Time: Wednesday February 18th, 12-1pm
Location: Cory 400
Please [RSVP] by February 15th. Lunch will be provided. Title: Computational Spectroscopy on a Chip: Replacing Optics with Deep Learning and Nanophotonics.
Abstract: Conventional spectrometers rely on bulky dispersive optics (prisms or gratings) to map spectral information to spatial coordinates, fundamentally limiting their miniaturization. In this talk, I will present a "reconstructive" approach that replaces these optical path lengths with computation. We have developed an AI-augmented spectrometer-on-a-chip that leverages uniquely engineered photon-trapping surface textures (PTST) on silicon photodiodes to encode complex spectral information directly into the device's responsivity. By treating spectroscopy as an inverse problem, we utilize a deep neural network to reconstruct high-resolution spectra (~8 nm) from the photocurrents of just 16 distinct detectors. This hardware-software co-design allows us to bypass the physical limits of traditional silicon sensors, extending sensitivity into the near-infrared (up to 1100 nm) and maintaining robust performance (30 dB SNR) even under high-noise conditions. I will discuss the fabrication of these nanostructured devices, the deep learning framework used for spectral reconstruction, and emerging applications in biomedical imaging and consumer electronics.

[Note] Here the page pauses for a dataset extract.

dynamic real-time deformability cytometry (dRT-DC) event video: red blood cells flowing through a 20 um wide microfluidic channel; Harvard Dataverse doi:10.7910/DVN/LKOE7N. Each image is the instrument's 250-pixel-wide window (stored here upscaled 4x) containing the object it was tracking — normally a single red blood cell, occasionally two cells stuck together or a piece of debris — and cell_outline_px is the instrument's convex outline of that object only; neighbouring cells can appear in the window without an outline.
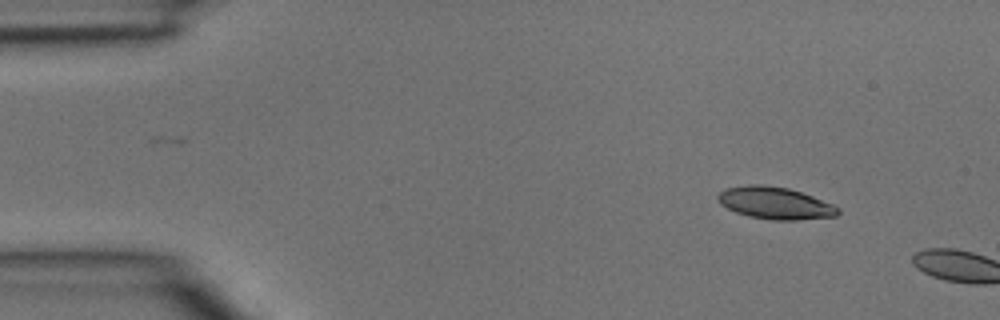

Bio: Ahasan Ahamed is a Postdoctoral Scholar in the Integrated Nanodevices and Systems Research Lab at the University of California, Davis. His research focuses on the co-design of nanophotonic hardware and computational algorithms for advanced sensing applications. He received his Ph.D. in Electrical and Computer Engineering from UC Davis, where he developed AI-augmented on-chip spectrometers and ultrafast photon-trapping avalanche photodiodes. His work spans opto-electronic design, semiconductor fabrication, computational imaging, and hardware security, including ongoing development of photonic physically unclonable functions (PPUF). Ahasan is a recipient of the Smita Bakshi Teaching Award and the Outstanding Graduate Student Leadership Award.
We hope to see you there!
Best,
Dekel
Photobears is the optics student chapter for Optica (formerly OSA), IEEE Photonics Society, and SPIE organizations. We hold regular meetings as well as networking events and outreach activities that are open to anyone interested in or participating in optics related work/research across campus.